▶ [DESCRIPTION OF THE TASK] Pictures are to be excluded. Please print only the lines from the one containing "left knee: (89, 250)" through the end of the data, exactly as they appear.

[[ DATA FOR REVIEW open ]]

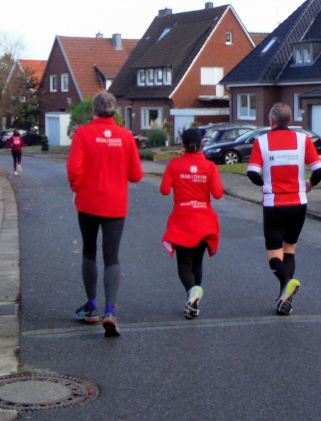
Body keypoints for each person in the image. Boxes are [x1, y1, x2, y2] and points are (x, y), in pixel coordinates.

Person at [66, 92, 143, 337]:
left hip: (88, 202)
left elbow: (73, 169)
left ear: (93, 111)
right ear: (114, 111)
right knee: (112, 255)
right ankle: (110, 311)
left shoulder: (82, 134)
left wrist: (76, 187)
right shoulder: (125, 136)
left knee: (89, 250)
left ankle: (91, 306)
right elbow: (136, 175)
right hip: (115, 204)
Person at [246, 103, 321, 316]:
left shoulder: (261, 141)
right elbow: (319, 169)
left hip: (274, 204)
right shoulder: (303, 140)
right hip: (298, 203)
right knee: (289, 249)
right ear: (290, 120)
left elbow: (252, 173)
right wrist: (310, 184)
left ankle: (287, 283)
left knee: (274, 254)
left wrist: (264, 184)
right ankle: (285, 299)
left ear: (271, 121)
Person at [159, 127, 223, 319]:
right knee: (197, 263)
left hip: (183, 221)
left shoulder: (174, 164)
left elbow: (164, 190)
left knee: (184, 265)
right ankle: (194, 301)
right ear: (202, 144)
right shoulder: (210, 167)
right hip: (204, 220)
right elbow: (218, 194)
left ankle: (191, 292)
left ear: (182, 144)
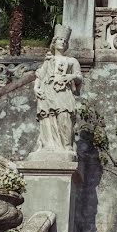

[[ DATA FOR REVIEW closed ]]

▶ [YOUR RESPONSE]
left knee: (89, 250)
left ankle: (91, 306)
right elbow: (136, 175)
right hip: (115, 204)
Person at [246, 103, 321, 316]:
left shoulder: (261, 141)
right elbow: (319, 169)
left hip: (274, 204)
right shoulder: (303, 140)
right hip: (298, 203)
right knee: (289, 249)
right ear: (290, 120)
left elbow: (252, 173)
right wrist: (310, 184)
left ankle: (287, 283)
left knee: (274, 254)
left wrist: (264, 184)
right ankle: (285, 299)
left ear: (271, 121)
Person at [159, 127, 223, 319]:
right knee: (197, 263)
left hip: (183, 221)
left shoulder: (174, 164)
left elbow: (164, 190)
left knee: (184, 265)
right ankle: (194, 301)
right ear: (202, 144)
right shoulder: (210, 167)
right hip: (204, 220)
right elbow: (218, 194)
left ankle: (191, 292)
left ear: (182, 144)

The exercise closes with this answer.